# REQUIREMENTS
Copy word for word the lines below, starting at the line that contains "scientific name: Dichorisandra hexandra" and continuing through the final line, both included.

++++++++++

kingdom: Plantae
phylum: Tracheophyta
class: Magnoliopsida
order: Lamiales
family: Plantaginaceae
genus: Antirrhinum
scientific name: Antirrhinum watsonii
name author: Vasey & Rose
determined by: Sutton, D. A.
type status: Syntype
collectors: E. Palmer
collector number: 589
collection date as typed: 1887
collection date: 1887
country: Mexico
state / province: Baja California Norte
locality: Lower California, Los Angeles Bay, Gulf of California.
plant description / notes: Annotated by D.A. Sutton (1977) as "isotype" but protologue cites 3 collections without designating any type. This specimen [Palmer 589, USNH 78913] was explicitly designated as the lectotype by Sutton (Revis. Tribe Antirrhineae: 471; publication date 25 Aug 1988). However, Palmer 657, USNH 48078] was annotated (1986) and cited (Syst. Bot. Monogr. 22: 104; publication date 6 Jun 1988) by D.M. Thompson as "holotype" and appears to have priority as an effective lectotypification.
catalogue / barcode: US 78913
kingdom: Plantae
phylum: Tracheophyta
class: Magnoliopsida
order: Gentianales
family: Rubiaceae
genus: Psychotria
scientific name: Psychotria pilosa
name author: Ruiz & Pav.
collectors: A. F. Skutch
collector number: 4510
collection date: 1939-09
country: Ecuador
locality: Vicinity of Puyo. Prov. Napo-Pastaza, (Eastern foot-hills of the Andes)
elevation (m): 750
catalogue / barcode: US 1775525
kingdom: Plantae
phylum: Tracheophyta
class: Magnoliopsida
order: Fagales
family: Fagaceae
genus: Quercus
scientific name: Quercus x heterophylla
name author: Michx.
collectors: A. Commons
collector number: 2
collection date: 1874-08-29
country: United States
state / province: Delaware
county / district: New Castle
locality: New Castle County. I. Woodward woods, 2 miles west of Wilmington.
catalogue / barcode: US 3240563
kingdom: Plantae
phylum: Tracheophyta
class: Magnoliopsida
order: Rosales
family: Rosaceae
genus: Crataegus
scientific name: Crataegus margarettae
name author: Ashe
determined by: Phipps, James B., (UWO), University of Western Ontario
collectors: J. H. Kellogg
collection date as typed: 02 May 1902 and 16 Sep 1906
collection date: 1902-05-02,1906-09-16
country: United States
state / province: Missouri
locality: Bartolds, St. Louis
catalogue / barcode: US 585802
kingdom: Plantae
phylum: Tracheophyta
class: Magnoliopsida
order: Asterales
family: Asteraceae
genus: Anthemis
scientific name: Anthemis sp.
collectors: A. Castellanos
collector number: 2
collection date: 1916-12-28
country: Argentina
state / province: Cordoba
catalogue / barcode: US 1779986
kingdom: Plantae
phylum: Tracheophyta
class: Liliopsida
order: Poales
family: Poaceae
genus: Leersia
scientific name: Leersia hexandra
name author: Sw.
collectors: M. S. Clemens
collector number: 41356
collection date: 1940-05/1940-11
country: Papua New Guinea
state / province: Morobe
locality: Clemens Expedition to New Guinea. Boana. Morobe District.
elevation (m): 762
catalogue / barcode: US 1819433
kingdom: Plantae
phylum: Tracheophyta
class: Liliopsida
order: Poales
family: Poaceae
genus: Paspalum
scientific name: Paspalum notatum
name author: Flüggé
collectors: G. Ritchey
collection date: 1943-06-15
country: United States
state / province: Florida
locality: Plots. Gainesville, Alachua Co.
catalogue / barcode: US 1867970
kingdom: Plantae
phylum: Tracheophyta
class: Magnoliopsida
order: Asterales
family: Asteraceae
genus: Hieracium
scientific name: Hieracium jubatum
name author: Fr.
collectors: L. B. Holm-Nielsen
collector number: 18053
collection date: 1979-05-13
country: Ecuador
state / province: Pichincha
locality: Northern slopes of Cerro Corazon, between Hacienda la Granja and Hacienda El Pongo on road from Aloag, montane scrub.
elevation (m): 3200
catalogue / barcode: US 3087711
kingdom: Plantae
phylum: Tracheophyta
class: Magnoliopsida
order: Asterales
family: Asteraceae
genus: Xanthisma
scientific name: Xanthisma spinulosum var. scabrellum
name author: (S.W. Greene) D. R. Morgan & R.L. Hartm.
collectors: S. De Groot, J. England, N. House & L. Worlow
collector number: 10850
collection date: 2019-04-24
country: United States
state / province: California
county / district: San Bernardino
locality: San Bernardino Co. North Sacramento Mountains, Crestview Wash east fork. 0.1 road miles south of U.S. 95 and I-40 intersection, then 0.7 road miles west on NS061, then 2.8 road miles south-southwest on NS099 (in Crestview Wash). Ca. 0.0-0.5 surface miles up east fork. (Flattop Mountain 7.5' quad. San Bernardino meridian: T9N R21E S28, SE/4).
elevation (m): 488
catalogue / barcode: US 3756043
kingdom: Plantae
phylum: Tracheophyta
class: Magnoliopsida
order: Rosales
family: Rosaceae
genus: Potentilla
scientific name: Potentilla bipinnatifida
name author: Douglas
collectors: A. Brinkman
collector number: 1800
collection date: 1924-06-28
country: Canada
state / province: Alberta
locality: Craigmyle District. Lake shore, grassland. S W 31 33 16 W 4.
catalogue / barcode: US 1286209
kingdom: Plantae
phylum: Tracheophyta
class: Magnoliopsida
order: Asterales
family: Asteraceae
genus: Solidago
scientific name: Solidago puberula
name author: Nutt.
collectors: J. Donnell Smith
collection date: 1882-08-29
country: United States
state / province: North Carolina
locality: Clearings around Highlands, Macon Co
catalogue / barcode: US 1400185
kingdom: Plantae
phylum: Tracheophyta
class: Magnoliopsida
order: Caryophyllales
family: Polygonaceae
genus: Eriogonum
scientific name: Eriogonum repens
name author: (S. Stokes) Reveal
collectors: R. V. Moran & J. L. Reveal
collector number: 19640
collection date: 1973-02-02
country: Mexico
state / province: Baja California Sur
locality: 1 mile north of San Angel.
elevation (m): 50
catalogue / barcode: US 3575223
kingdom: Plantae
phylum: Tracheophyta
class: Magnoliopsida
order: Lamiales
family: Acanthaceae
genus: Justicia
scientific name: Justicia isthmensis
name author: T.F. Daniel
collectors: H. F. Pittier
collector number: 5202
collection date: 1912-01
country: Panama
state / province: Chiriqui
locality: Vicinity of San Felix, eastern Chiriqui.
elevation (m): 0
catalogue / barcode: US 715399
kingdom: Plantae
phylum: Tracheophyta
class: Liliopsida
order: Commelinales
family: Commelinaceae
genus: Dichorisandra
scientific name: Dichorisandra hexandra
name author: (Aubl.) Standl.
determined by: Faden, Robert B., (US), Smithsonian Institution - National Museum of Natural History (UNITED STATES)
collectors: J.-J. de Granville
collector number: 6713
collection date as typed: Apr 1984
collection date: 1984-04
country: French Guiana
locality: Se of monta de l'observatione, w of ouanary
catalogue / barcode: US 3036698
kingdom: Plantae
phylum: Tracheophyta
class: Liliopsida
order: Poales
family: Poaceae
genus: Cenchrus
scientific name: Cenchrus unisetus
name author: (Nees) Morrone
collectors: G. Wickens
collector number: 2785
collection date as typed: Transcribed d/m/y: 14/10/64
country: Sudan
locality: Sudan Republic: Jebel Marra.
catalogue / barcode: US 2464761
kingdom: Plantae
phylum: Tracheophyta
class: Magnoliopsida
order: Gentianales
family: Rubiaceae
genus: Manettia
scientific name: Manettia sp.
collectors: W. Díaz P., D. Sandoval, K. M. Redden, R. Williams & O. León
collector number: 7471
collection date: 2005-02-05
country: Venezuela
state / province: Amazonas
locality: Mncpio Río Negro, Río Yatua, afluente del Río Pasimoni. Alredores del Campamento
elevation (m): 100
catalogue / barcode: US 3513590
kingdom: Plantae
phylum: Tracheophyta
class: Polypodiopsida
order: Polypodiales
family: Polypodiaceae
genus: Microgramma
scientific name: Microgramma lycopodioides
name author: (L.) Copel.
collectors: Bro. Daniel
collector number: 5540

++++++++++

# EXERCISE ANSWER
scientific name: Dichorisandra hexandra
name author: (Aubl.) Standl.
determined by: Faden, Robert B., (US), Smithsonian Institution - National Museum of Natural History (UNITED STATES)
collectors: J.-J. de Granville
collector number: 6713
collection date as typed: Apr 1984
collection date: 1984-04
country: French Guiana
locality: Se of monta de l'observatione, w of ouanary
catalogue / barcode: US 3036698
kingdom: Plantae
phylum: Tracheophyta
class: Liliopsida
order: Poales
family: Poaceae
genus: Cenchrus
scientific name: Cenchrus unisetus
name author: (Nees) Morrone
collectors: G. Wickens
collector number: 2785
collection date as typed: Transcribed d/m/y: 14/10/64
country: Sudan
locality: Sudan Republic: Jebel Marra.
catalogue / barcode: US 2464761
kingdom: Plantae
phylum: Tracheophyta
class: Magnoliopsida
order: Gentianales
family: Rubiaceae
genus: Manettia
scientific name: Manettia sp.
collectors: W. Díaz P., D. Sandoval, K. M. Redden, R. Williams & O. León
collector number: 7471
collection date: 2005-02-05
country: Venezuela
state / province: Amazonas
locality: Mncpio Río Negro, Río Yatua, afluente del Río Pasimoni. Alredores del Campamento
elevation (m): 100
catalogue / barcode: US 3513590
kingdom: Plantae
phylum: Tracheophyta
class: Polypodiopsida
order: Polypodiales
family: Polypodiaceae
genus: Microgramma
scientific name: Microgramma lycopodioides
name author: (L.) Copel.
collectors: Bro. Daniel
collector number: 5540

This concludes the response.